Tuesday, 10 November 2015

Black Poppies Workshops

Internationally renowned poet Levi Tafari is exploring the lives of men and their families stranded in Liverpool after WWI and responding creatively through story-telling and poetry workshops in Liverpool Central Library every Saturday throughout November. All welcome to join the sessions, find out more here 


Here is some of the work that has been created in the first session by participants...  

My War
By Pat Dinsmore 

You want me to fight for this country,
I am important, I matter

We suffer, we hope for a better future
To be important, to matter 

I draw on my recourses, my strength 
To carry on being important, to matter 

I return from my exertions in the bleakness
To be important? To matter?

No, it is more than bleak here
Aggression from my fellow man

I’m not important, I don’t matter   


------


Fear and Loathing in Liverpool
By Owen Allen

I arrived today 
But the promise of arrival faded into the truth of my pitiful situation
With an almighty crash like a wave on the Dockland stone wall

I realised there was nothing here for me 
No love, no warmth, welcome or friendship
Instantaneously I have become viewed as a parasite 

My heart is heavy and my soul is torn
How can I be viewed as worse than a stray dog!
Why am I being treated so?

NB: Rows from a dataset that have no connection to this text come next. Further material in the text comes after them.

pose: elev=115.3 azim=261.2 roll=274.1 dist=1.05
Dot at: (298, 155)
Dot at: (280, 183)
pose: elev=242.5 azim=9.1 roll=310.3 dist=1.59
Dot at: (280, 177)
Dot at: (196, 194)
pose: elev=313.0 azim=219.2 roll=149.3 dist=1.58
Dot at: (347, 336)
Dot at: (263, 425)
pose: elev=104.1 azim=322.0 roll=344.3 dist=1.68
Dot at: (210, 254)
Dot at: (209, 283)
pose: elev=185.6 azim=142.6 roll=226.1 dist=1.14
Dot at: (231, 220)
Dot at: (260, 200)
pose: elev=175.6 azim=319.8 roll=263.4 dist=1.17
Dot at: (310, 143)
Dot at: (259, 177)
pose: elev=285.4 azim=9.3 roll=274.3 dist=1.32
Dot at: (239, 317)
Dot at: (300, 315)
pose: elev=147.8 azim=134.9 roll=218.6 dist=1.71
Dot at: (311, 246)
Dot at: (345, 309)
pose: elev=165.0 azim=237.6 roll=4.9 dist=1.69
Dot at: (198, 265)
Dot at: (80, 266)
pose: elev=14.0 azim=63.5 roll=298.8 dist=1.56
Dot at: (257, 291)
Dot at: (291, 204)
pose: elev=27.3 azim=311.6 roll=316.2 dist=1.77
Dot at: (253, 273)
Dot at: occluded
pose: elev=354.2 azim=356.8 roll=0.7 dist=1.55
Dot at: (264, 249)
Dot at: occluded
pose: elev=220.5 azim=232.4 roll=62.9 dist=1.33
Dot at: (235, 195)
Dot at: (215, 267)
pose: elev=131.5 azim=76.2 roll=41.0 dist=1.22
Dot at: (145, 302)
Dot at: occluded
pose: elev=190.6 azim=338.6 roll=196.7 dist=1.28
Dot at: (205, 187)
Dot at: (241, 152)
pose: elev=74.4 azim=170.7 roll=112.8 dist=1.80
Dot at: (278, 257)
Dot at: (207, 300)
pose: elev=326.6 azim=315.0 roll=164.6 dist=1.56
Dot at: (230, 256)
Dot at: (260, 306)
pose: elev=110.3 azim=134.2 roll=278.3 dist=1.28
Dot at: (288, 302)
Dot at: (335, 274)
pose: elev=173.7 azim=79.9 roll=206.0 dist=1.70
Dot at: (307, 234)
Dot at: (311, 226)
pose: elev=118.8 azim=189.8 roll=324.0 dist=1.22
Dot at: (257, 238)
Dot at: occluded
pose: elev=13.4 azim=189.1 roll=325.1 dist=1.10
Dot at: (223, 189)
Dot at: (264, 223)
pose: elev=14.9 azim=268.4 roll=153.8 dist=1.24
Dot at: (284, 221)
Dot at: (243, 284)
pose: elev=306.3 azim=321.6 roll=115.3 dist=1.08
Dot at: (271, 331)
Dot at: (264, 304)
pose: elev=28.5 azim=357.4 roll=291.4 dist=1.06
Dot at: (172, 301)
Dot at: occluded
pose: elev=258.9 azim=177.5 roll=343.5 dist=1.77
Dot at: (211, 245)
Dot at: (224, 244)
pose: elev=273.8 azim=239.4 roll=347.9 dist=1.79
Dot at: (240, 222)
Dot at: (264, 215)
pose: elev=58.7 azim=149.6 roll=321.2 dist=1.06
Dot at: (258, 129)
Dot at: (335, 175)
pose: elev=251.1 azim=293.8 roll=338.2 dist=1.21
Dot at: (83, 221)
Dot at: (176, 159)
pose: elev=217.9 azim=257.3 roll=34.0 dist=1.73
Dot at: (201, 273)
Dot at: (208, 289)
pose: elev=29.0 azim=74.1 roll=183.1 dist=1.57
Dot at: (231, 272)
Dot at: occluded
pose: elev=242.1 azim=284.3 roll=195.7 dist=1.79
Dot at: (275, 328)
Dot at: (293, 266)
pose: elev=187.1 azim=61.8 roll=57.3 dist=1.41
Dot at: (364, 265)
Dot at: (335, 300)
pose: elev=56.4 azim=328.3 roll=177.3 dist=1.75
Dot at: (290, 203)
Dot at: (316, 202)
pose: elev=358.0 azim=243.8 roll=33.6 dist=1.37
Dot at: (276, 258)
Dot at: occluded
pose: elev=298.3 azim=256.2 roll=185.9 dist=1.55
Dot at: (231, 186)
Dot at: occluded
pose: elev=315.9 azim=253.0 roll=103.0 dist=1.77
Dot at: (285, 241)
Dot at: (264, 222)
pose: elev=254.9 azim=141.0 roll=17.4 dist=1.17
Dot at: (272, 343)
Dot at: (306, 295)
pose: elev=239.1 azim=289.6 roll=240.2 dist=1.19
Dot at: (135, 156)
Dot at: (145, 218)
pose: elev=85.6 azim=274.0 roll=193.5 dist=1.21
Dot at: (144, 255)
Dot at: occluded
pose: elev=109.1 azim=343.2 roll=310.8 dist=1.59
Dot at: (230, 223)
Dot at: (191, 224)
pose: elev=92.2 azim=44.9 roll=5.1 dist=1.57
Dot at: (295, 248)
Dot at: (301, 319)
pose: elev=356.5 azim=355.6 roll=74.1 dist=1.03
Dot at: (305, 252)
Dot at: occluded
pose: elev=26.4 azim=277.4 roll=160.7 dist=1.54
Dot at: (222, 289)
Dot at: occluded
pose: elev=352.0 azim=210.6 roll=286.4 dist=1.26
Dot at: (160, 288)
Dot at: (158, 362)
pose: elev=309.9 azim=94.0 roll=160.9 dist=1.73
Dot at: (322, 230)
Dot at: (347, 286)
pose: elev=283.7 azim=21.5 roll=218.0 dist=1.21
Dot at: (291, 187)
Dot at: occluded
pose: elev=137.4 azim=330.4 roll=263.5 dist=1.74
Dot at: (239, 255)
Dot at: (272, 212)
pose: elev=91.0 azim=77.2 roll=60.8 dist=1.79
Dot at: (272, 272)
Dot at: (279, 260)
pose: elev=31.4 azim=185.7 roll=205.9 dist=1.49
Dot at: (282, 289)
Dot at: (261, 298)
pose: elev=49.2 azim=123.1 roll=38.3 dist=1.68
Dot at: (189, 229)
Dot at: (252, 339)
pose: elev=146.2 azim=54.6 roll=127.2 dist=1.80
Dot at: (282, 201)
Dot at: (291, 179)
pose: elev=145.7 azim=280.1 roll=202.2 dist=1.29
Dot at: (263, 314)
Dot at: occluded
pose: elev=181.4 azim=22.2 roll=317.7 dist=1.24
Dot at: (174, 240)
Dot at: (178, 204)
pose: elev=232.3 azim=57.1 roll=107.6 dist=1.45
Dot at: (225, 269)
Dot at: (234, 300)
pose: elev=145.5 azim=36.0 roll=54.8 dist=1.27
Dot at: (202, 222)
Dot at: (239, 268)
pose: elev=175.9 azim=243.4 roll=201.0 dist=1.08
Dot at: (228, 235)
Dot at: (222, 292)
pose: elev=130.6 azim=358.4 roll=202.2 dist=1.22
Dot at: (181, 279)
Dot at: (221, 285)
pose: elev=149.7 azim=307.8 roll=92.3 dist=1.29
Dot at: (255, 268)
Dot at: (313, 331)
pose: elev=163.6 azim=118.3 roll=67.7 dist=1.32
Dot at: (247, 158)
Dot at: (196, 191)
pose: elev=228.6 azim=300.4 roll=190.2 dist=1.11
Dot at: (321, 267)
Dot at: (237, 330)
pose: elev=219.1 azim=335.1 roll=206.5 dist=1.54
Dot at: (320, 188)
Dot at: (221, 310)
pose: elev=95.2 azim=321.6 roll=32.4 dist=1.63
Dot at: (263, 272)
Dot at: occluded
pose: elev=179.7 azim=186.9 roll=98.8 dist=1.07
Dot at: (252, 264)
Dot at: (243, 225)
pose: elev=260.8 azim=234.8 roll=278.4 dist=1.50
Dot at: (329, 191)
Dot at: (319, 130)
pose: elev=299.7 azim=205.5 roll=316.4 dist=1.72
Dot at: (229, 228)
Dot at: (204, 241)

Alas, I don’t know 

All I know, are hateful stares and insults by tongue 
In a language I am unfamiliar with 
I am experiencing terror now 

I have no lodgings and it is well past the witching hour
As I walk these streets barefooted and ragged trousers 
I resemble little of the conventional native philanthropist 

I resent into the labyrinth of darkness
Maybe, just maybe this darkness will be my friend


------


Validation
By Janaya Pickett 

My ancestors where fragile,
Like a baby,
Defenceless,
That almost didn’t happen.

Yet my great grandparents’ eyes met
And their parents’ too:
Loves that stretch back
As far as I can imagine.

In whatever way they came up,
Everything was against them:
Time, the tide, their tan.

Here I am

By proxy of ghostly histories.
Tales more spectacular
And grizzly
Than any Tolkien could muster;

Of black heroes
And goddesses
And the darkness that worked against them,
But never won

Because here I am.
Feeling a million years old,
I nurse my daughter:
That ancient practice

Protected at great length
By the light and lives
That we now speak of in the past tense.
Unbreakable codes,
Unquestionable Strength.


--------


Black Poppies 
By Eileen Kyriacou

Like steadfast pillars, they stood in unison.
As brave soldiers, they were enslaved by war.
Some boys not yet men, when they took up arms.
They fought so that others could live in peace.
Not compelled they showed legion for the country.
Did anyone note that bravery in their eyes?
Who’d contemplated plight of their families?
Wives and Mothers left minus their brave men.
Children kept pining for much-loved fathers.
For those left behind still the battles raged.
Who stands at their graves now and sheds a tear?
Gallantries of the brave weren't in disguise.
In the majesty of black now, all are portrayed.
For their blood flowed too in those rivers of red.